David Weinehall wrote:

On Fri, Jul 01, 2005 at 03:08:58AM -0500, David Masover wrote:

David Weinehall wrote:


GNOME and KDE run on operating systems that run other kernels than
Linux, hence they have to implement their own userland VFS anyway.
Adding this to the Linux kernel won't help them one bit, unless
we can magically convince Sun to add it to Solaris, all different
BSD:s to add it to their kernels, etc.  Not going to happen.
An effort to get GNOME and KDE to unify their VFS:s would be
far more benificial,


Than what?  Creating a unified VFS which I can access from Bash,
and which obsoletes both GNOME and KDE's VFSes except in their
presentation?


On one of the platforms that they support, yes.  But only for kernels
newer than 2.6.yy...  So they'd still have to have their own VFS for
2.4.xx, 2.6.xx (xx < yy), FreeBSD, OpenBSD, Solaris, etc...

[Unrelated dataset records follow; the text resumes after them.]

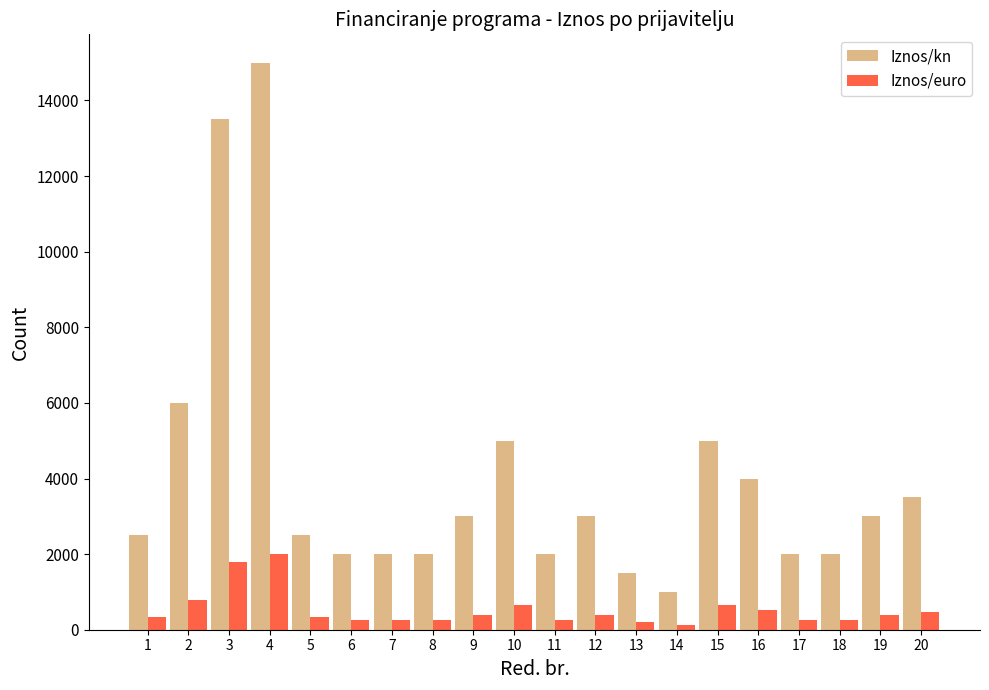

Is the value of Iznos/euro at 6 greater than the value of Iznos/kn at 16?

No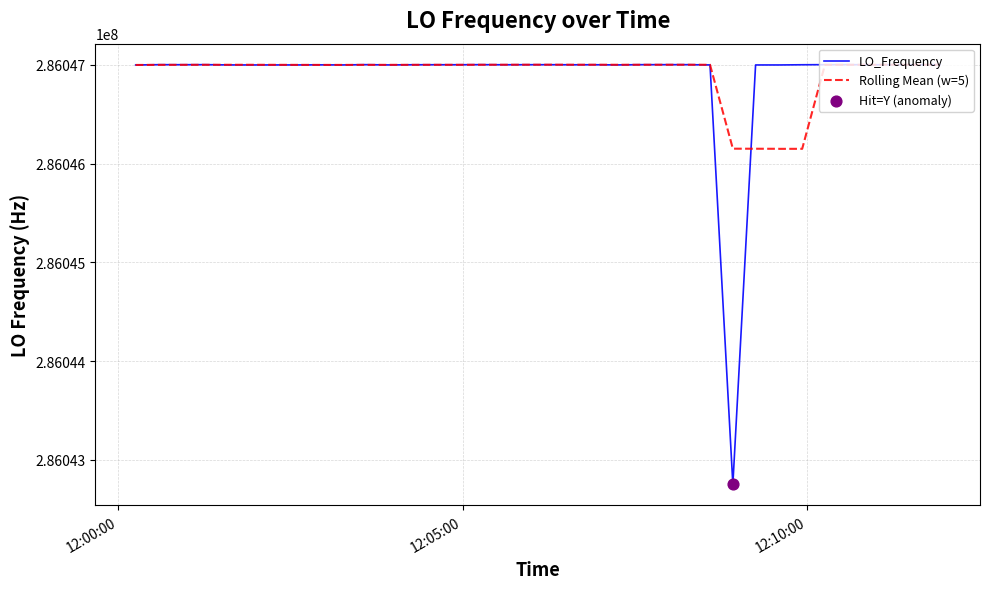

Which series has the widest spread of values?

LO_Frequency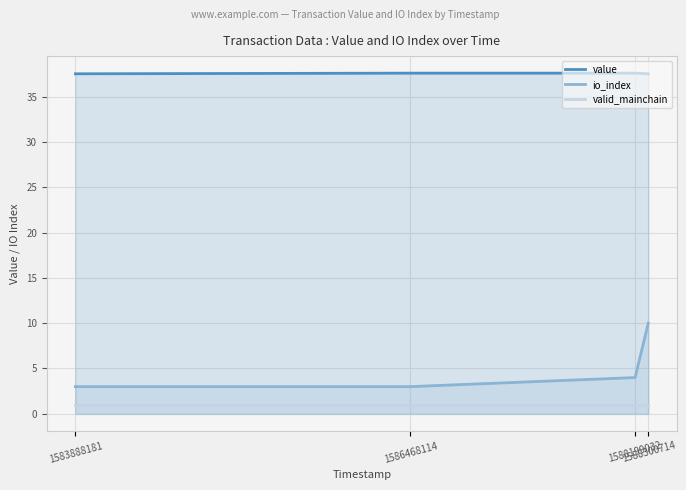

What is the sum of the io_index values at 1588300714 and 1586468114?

13.0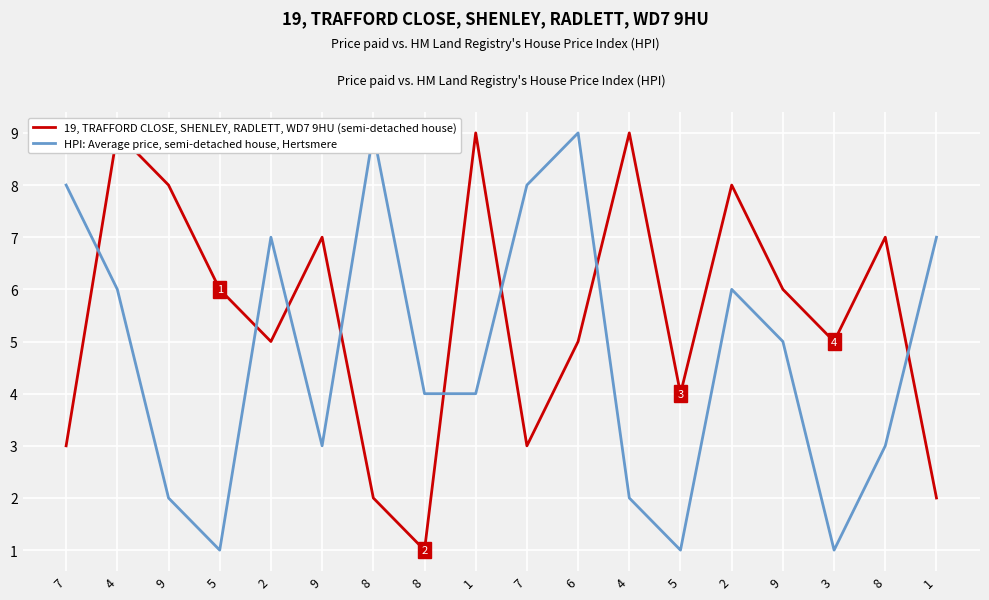

At which label does HPI: Average price, semi-detached house, Hertsmere first exceed 5?

7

Right.  But, /proc started somewhere, didn't it?


Sun.


I have the feeling that other systems will duplicate it if it's good.


Linux copied here.

So what?

Even if they don't, it would be more beneficial to me


How, exactly?

Go back and read.

Besides, /your/ convenience isn't the only thing that matters...

Nor yours. Just because you can't get your mind around a concept doesn't mean that it's a bad concept, and that no one else can use it.

                                                     and probably
most Linux users


"Most Linux users" don't use experimental filesystems at all...

Actually, they do -- ext3 was experimental once. ReiserFS was very experimental once.

Please stop bashing it just because it's new/experimental.

                to have metafs supported in both GNOME and KDE, even
if they still need an emulation layer to support other systems.


So Gnome and KDE get larger (and thus slower) for everybody.

Smaller (and thus faster) on supported systems, otherwise exactly the same, but maybe a little more modular, which is good.

Besides, Gnome
and KDE will have to agree on the formats involved first, which is /exactly/
what is supposed to be impossible unless this stuff is implemented in the
kernel...

I never said that, but for one thing, whether they do or not, it's nice if my shell and my editor and all the other things that I use don't have to agree on anything to manipulate the formats involved.

This is not just about GNOME/KDE. It is about GNOME/KDE not developing an additional layer, that you wouldn't like anyway, that cannot be accessed from anything except GNOME/KDE.